So hat in den frühen 70er Jahren die sozialliberale Koalition ("mehr 
Demokratie wagen") über ein neues Normengesetz diskutiert, denn 
Normungsarbeit ist gesetzgeberische Arbeit. Die deutsche Industrie sah 
sich bereits dem Untergang geweiht. Der reine Horror: ein demokratisch 
gewählter Abgeordneter sitzt neben einem Diplom-Ingenieur und diskutiert 
über Schraubgewinde. So kam als neue Legitimitätsgrundlage die 
Konstruktion eines Normungsvertrags zwischen Staat und einer 
Organisation privaten Rechts zustande. Die Normungsarbeit in Deutschland 
befindet sich seitdem weiterhin in einem gesetzesfreien Raum.
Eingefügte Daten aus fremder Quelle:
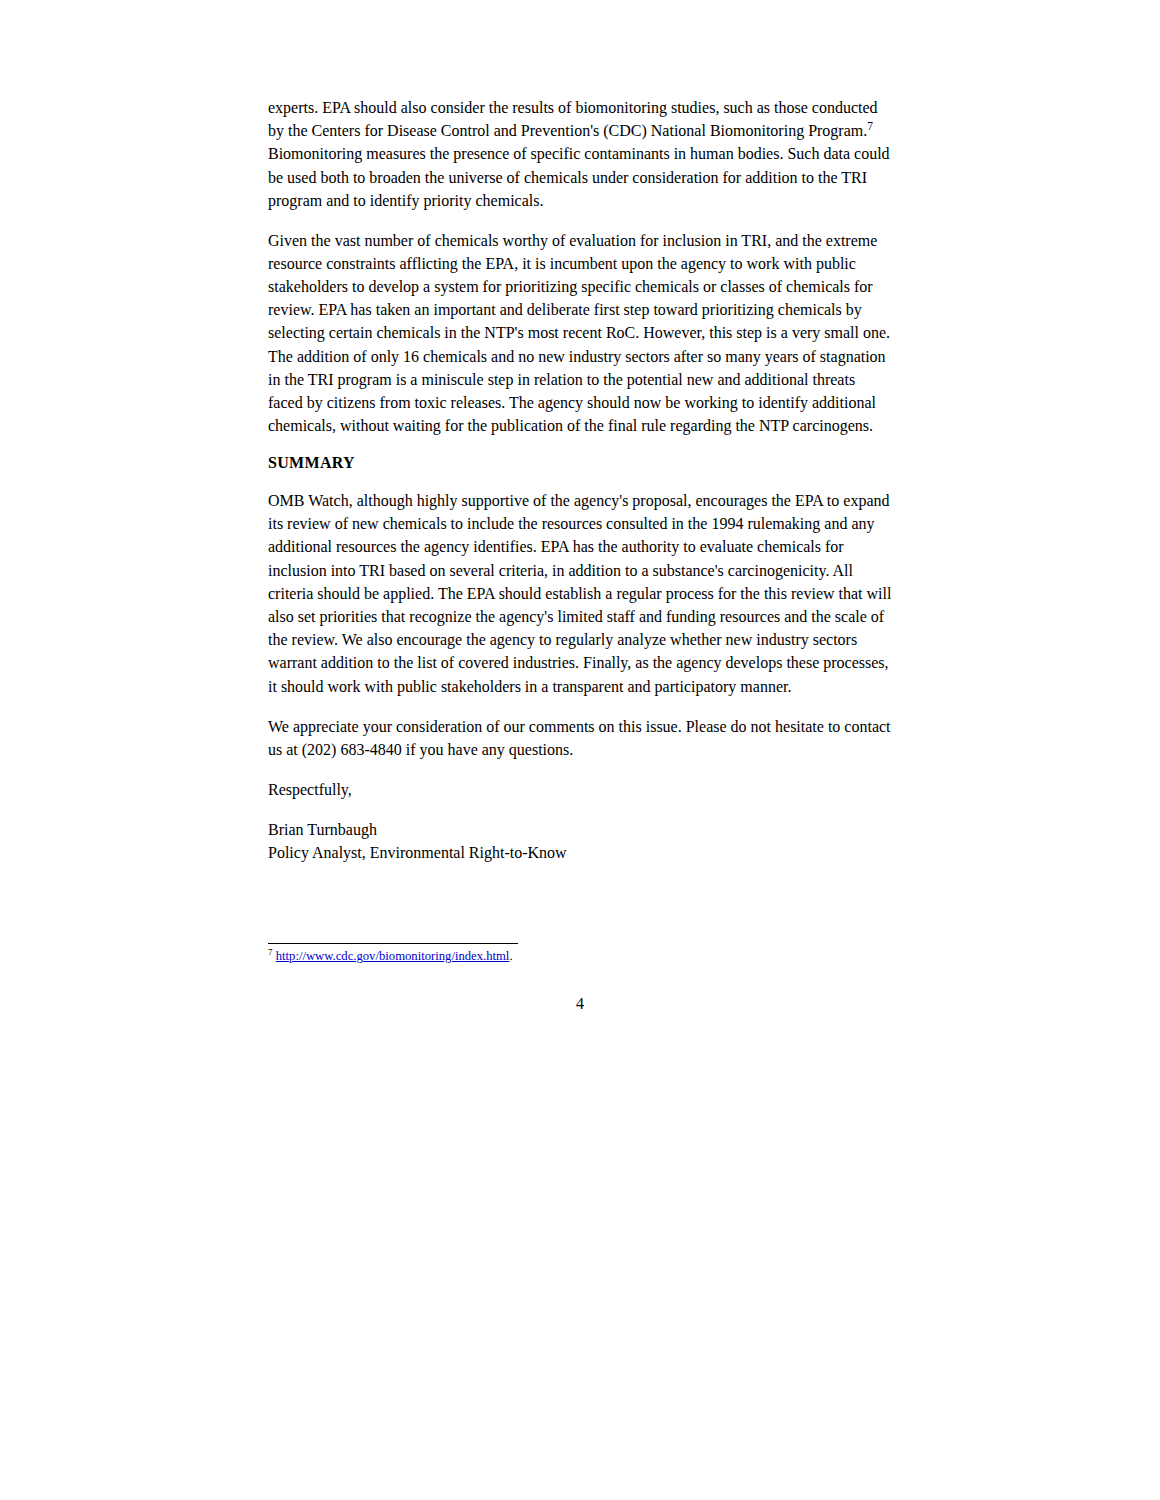experts. EPA should also consider the results of biomonitoring studies, such as those conducted by the Centers for Disease Control and Prevention's (CDC) National Biomonitoring Program.7 Biomonitoring measures the presence of specific contaminants in human bodies. Such data could be used both to broaden the universe of chemicals under consideration for addition to the TRI program and to identify priority chemicals.
Given the vast number of chemicals worthy of evaluation for inclusion in TRI, and the extreme resource constraints afflicting the EPA, it is incumbent upon the agency to work with public stakeholders to develop a system for prioritizing specific chemicals or classes of chemicals for review. EPA has taken an important and deliberate first step toward prioritizing chemicals by selecting certain chemicals in the NTP's most recent RoC. However, this step is a very small one. The addition of only 16 chemicals and no new industry sectors after so many years of stagnation in the TRI program is a miniscule step in relation to the potential new and additional threats faced by citizens from toxic releases. The agency should now be working to identify additional chemicals, without waiting for the publication of the final rule regarding the NTP carcinogens.
SUMMARY
OMB Watch, although highly supportive of the agency's proposal, encourages the EPA to expand its review of new chemicals to include the resources consulted in the 1994 rulemaking and any additional resources the agency identifies. EPA has the authority to evaluate chemicals for inclusion into TRI based on several criteria, in addition to a substance's carcinogenicity. All criteria should be applied. The EPA should establish a regular process for the this review that will also set priorities that recognize the agency's limited staff and funding resources and the scale of the review. We also encourage the agency to regularly analyze whether new industry sectors warrant addition to the list of covered industries. Finally, as the agency develops these processes, it should work with public stakeholders in a transparent and participatory manner.
We appreciate your consideration of our comments on this issue. Please do not hesitate to contact us at (202) 683-4840 if you have any questions.
Respectfully,
Brian Turnbaugh
Policy Analyst, Environmental Right-to-Know
7 http://www.cdc.gov/biomonitoring/index.html.
4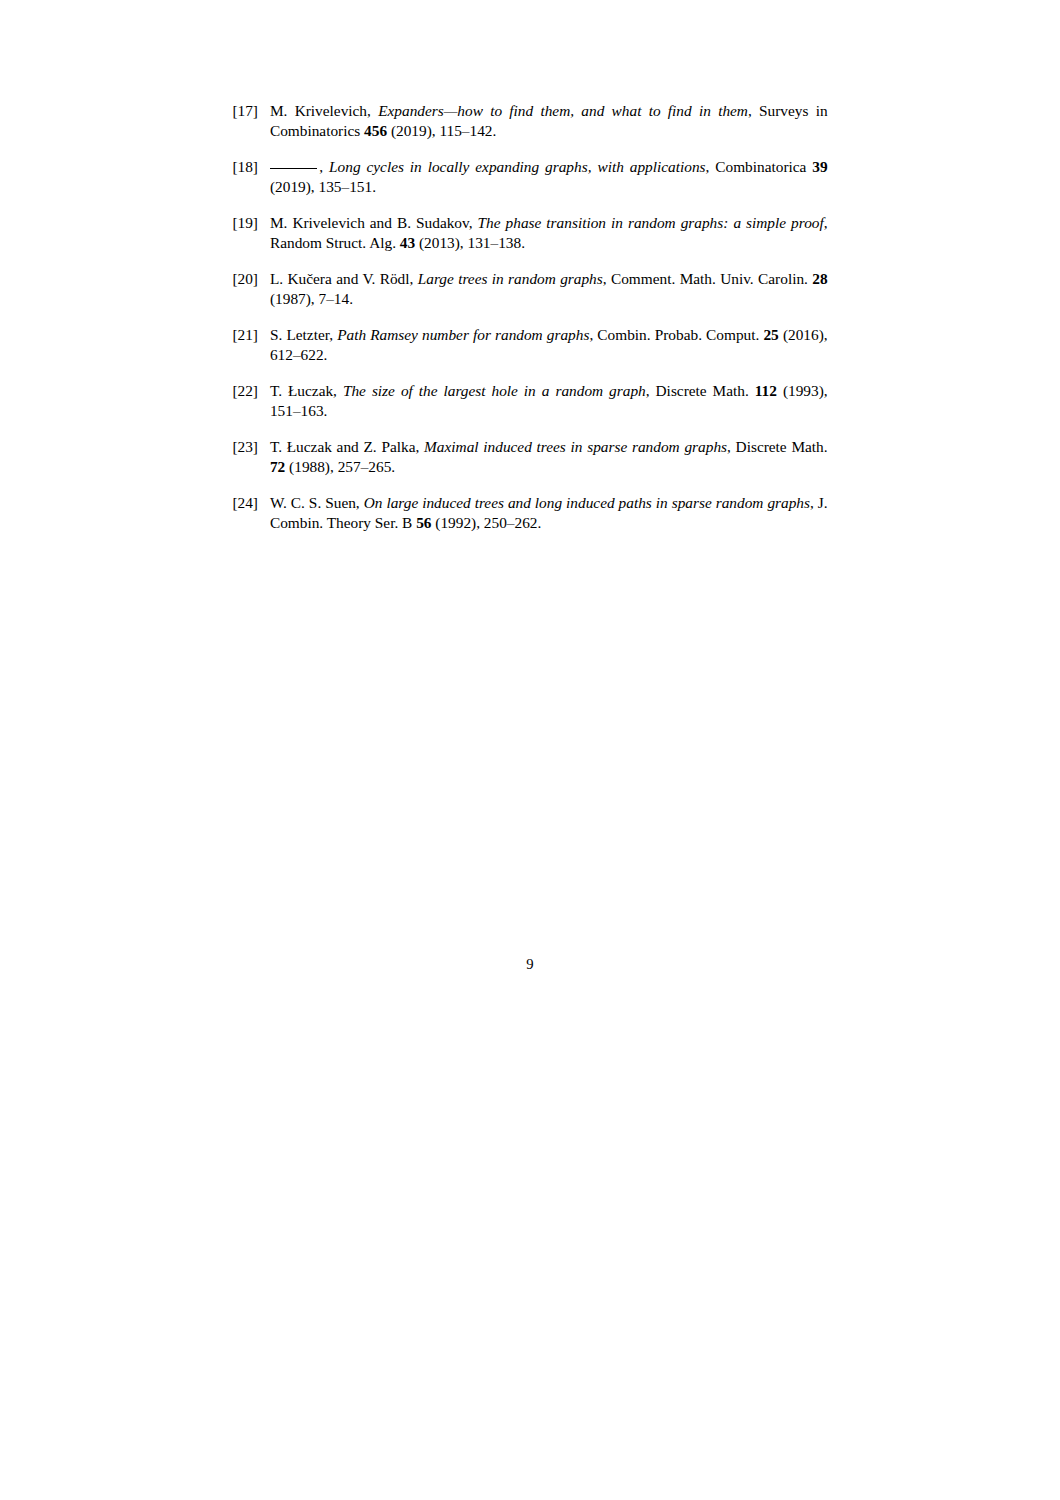[17] M. Krivelevich, Expanders—how to find them, and what to find in them, Surveys in Combinatorics 456 (2019), 115–142.
[18] , Long cycles in locally expanding graphs, with applications, Combinatorica 39 (2019), 135–151.
[19] M. Krivelevich and B. Sudakov, The phase transition in random graphs: a simple proof, Random Struct. Alg. 43 (2013), 131–138.
[20] L. Kučera and V. Rödl, Large trees in random graphs, Comment. Math. Univ. Carolin. 28 (1987), 7–14.
[21] S. Letzter, Path Ramsey number for random graphs, Combin. Probab. Comput. 25 (2016), 612–622.
[22] T. Łuczak, The size of the largest hole in a random graph, Discrete Math. 112 (1993), 151–163.
[23] T. Łuczak and Z. Palka, Maximal induced trees in sparse random graphs, Discrete Math. 72 (1988), 257–265.
[24] W. C. S. Suen, On large induced trees and long induced paths in sparse random graphs, J. Combin. Theory Ser. B 56 (1992), 250–262.
9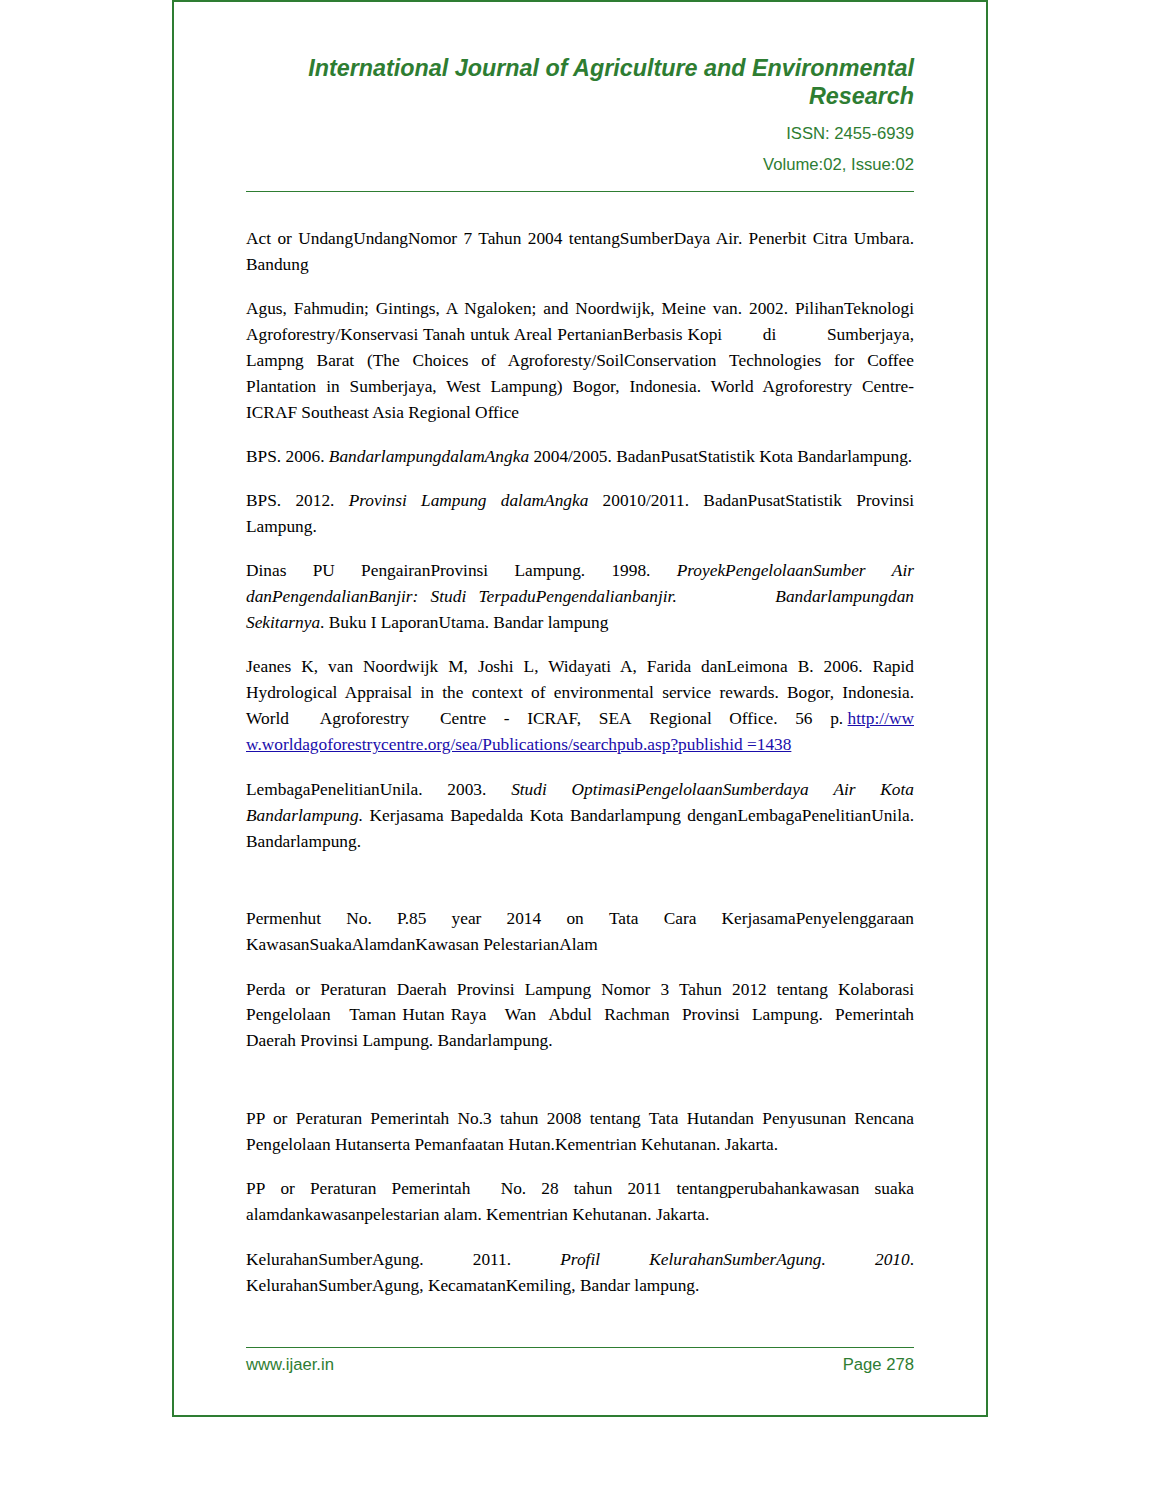International Journal of Agriculture and Environmental Research
ISSN: 2455-6939
Volume:02, Issue:02
Act or UndangUndangNomor 7 Tahun 2004 tentangSumberDaya Air. Penerbit Citra Umbara. Bandung
Agus, Fahmudin; Gintings, A Ngaloken; and Noordwijk, Meine van. 2002. PilihanTeknologi Agroforestry/Konservasi Tanah untuk Areal PertanianBerbasis Kopi di Sumberjaya, Lampng Barat (The Choices of Agroforesty/SoilConservation Technologies for Coffee Plantation in Sumberjaya, West Lampung) Bogor, Indonesia. World Agroforestry Centre-ICRAF Southeast Asia Regional Office
BPS. 2006. BandarlampungdalamAngka 2004/2005. BadanPusatStatistik Kota Bandarlampung.
BPS. 2012. Provinsi Lampung dalamAngka 20010/2011. BadanPusatStatistik Provinsi Lampung.
Dinas PU PengairanProvinsi Lampung. 1998. ProyekPengelolaanSumber Air danPengendalianBanjir: Studi TerpaduPengendalianbanjir. Bandarlampungdan Sekitarnya. Buku I LaporanUtama. Bandar lampung
Jeanes K, van Noordwijk M, Joshi L, Widayati A, Farida danLeimona B. 2006. Rapid Hydrological Appraisal in the context of environmental service rewards. Bogor, Indonesia. World Agroforestry Centre - ICRAF, SEA Regional Office. 56 p. http://www.worldagoforestrycentre.org/sea/Publications/searchpub.asp?publishid =1438
LembagaPenelitianUnila. 2003. Studi OptimasiPengelolaanSumberdaya Air Kota Bandarlampung. Kerjasama Bapedalda Kota Bandarlampung denganLembagaPenelitianUnila. Bandarlampung.
Permenhut No. P.85 year 2014 on Tata Cara KerjasamaPenyelenggaraan KawasanSuakaAlamdanKawasan PelestarianAlam
Perda or Peraturan Daerah Provinsi Lampung Nomor 3 Tahun 2012 tentang Kolaborasi Pengelolaan Taman Hutan Raya Wan Abdul Rachman Provinsi Lampung. Pemerintah Daerah Provinsi Lampung. Bandarlampung.
PP or Peraturan Pemerintah No.3 tahun 2008 tentang Tata Hutandan Penyusunan Rencana Pengelolaan Hutanserta Pemanfaatan Hutan.Kementrian Kehutanan. Jakarta.
PP or Peraturan Pemerintah No. 28 tahun 2011 tentangperubahankawasan suaka alamdankawasanpelestarian alam. Kementrian Kehutanan. Jakarta.
KelurahanSumberAgung. 2011. Profil KelurahanSumberAgung. 2010. KelurahanSumberAgung, KecamatanKemiling, Bandar lampung.
www.ijaer.in Page 278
Was bedeutet das konkret? Verstösst das DIN gegen seine vertraglichen 
Pflichten, müsste der Bund vor Gericht erst eine Leistungsklage erheben, 
anstatt per Verwaltungsakt einfach tätig werden zu können. Das Ergebnis 
einer solchen Klage wäre höchstens die Vertragskündigung. Und das DIN 
hat umgekehrt keinen Anspruch auf staatliche Finanzierung, die es aber 
dringend nötig hätte. Über den Wert eines solchen Vertrages lässt sich 
also einiges denken. Dennoch ist es so, dass eine Beleihung des DIN 
(Übertragung einer staatlichen Aufgabe) über diesen Vertrag erfolgte.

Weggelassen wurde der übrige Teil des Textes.